Une approche critique de la microfinance

Alors qu’en 1974 la famine ravage son pays, le Bangladesh, l’idée de prêter de l’argent aux pauvres émerge dans la tête de Muhammad Yunus. De ce fait, il fonde en 1976 la Grameen Bank, une des premières banques de microcrédit, afin d’aider le peuple bangladais. Aujourd’hui, la banque est toujours en activité et compte plus de neuf millions de membres – majoritairement féminins. Le modèle économique et social de cette banque réussit à prouver que les pauvres remboursent l’argent prêté 95 % du temps s’il est répliqué. Par ailleurs, les personnes sortent de la pauvreté s’ils sont bien accompagnés et conseillés dans 50 % des cas. C’est dans un bassin de population dense et majoritairement pauvre, avec une entreprise sans but lucratif, mais financièrement indépendante, et avec une réelle volonté de sortir les gens de la pauvreté que la Grameen Bank a pu s’épanouir.

La microfinance s’est développée à partir de la réussite de la Grameen Bank. Cependant, le modèle d’entreprise sociale proposé par Muhammad Yunus n’est pas ou très peu répliqué. En effet, le microcrédit peut aujourd’hui être synonyme de taux d’intérêt abusifs et de surendettement. Pour certaines institutions négligentes, le crédit doit être rentable autant que possible afin de satisfaire les actionnaires. À cette fin, elles rendent la procédure quasi-instantanée via des plateformes en ligne si bien que l’emprunteur ne prend plus conscience qu’il s’endette. C’est en raison de cette immédiateté qu’il existe un risque que l’emprunteur développe une addiction à ces emprunts anodins. En accompagnant le gros volume de microcrédits avec des intérêts élevés, l’institution peut y trouver un modèle économique très rentable. D’un autre côté, certaines ONG ont lancé leur propre plateforme de microcrédit basé sur des donations.

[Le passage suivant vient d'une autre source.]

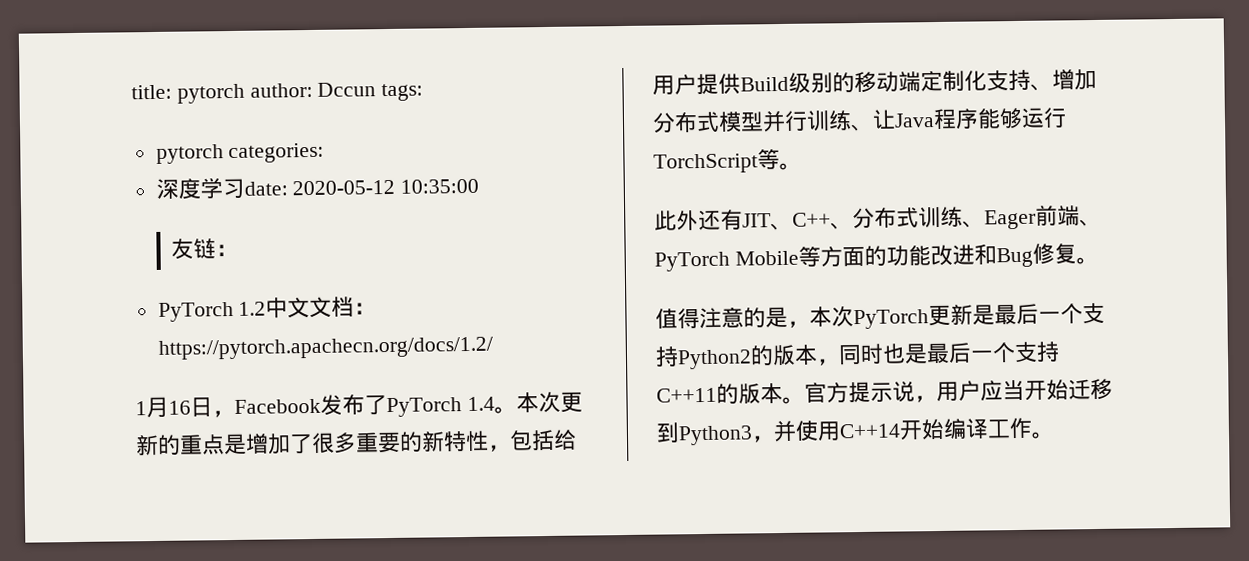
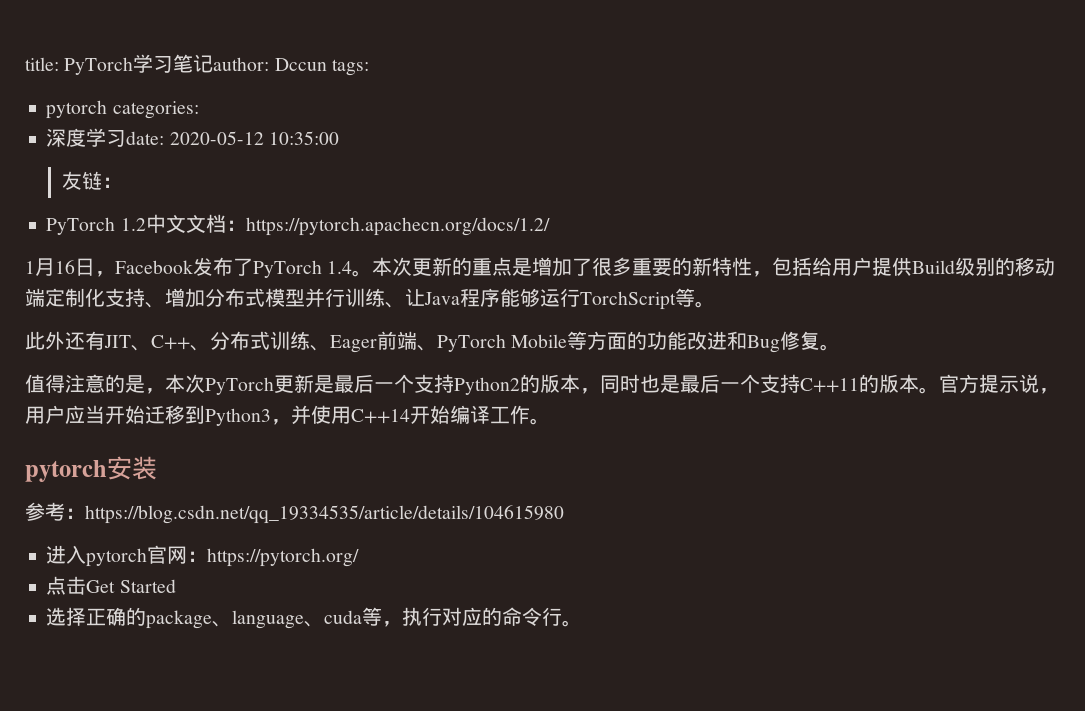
[176,83,245,104] pytorch -> [64,54,214,75] PyTorch学习笔记
(1055, 435) none -> [25,456,157,482] [25,502,564,524] [46,545,360,567] [46,576,176,595] [46,607,583,629] // pytorch安装 // 参考：https://blog.csdn.net/qq_19334535/article/details/104615980 // 进入pytorch官网：https://pytorch.org/ // 点击Get Started // 选择正确的package、language、cuda等，执行对应的命令行。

Le problème rencontré dans leur cas est qu’une ONG ne peut pas prêter de l’argent qu’elle n’a pas effectivement reçu si bien qu’elle est tributaire de ses donateurs si elle n’a pas d’indépendance financière.

Dans les pays en développement, les personnes qui ont un salaire supérieur au seuil de pauvreté ne sont pas pour autant autorisés par les institutions bancaires à ouvrir un compte. C’est ce qu’on appelle l’exclusion financière. La plus grande, et peut-être l’unique victoire de la microfinance aujourd’hui est d’avoir sorti des millions de personnes de cette impasse. Comme beaucoup d’autres activités, la microfinance a été sujette au triptyque « léchage – lâchage – lynchage ». En 2006, lorsque le prix Nobel de la Paix a été attribué à Muhammad Yunus, la microfinance été présentée par les médias comme la solution finale à la pauvreté. Par la suite, certaines pratiques isolées et condamnables ont jeté l’opprobre sur toute l’industrie qui a été ensuite vilipendée par la presse. Évidemment, la réalité est finalement entre tous ces excès : la microfinance n’est ni la panacée que l’on aurait espérée, ni le diable qu’on a voulu en faire. C’est simplement un outil d’aide au développement, qui – lorsqu’il est utilisé correctement, par les bonnes personnes et dans le cadre adéquat – permet d’accélérer la sortie de la pauvreté.

Sources:

  • Bertrand Gacon, CEO d’Impaakt, entretien personnel, 21.09.2019.
  • Muhammad Yunus, Vers un nouveau capitalisme, Ed. J.-C. Lattès, 2008.
  •  (en) Peprah J. A., and Koomson I. (2014). Addiction to Microcredit: An Obstacle to Social and Financial Mobility.
  • Rosenberg R., Gonzalez A. et Narain S, Les taux de microcrédit facturés aux pauvres sont-ils abusifs ?, Étude spéciale 15, Washington, D.C. : CGAP, 2009.